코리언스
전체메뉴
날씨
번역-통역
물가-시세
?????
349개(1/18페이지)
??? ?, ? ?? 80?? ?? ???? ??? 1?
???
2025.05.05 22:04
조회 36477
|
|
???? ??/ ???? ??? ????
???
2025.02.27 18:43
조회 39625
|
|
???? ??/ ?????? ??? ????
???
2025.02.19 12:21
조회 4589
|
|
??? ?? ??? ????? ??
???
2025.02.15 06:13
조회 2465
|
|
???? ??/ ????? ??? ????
● ● ● ● ●
● **What needs to be done**: Go through the records above and retype each one exactly.

● **Task result**:
코리언스
전체메뉴
날씨
번역-통역
물가-시세
?????
349개(1/18페이지)
??? ?, ? ?? 80?? ?? ???? ??? 1?
???
2025.05.05 22:04
조회 36477
|
|
???? ??/ ???? ??? ????
???
2025.02.27 18:43
조회 39625
|
|
???? ??/ ?????? ??? ????
???
2025.02.19 12:21
조회 4589
|
|
??? ?? ??? ????? ??
???
2025.02.15 06:13
조회 2465
|
|
???? ??/ ????? ??? ????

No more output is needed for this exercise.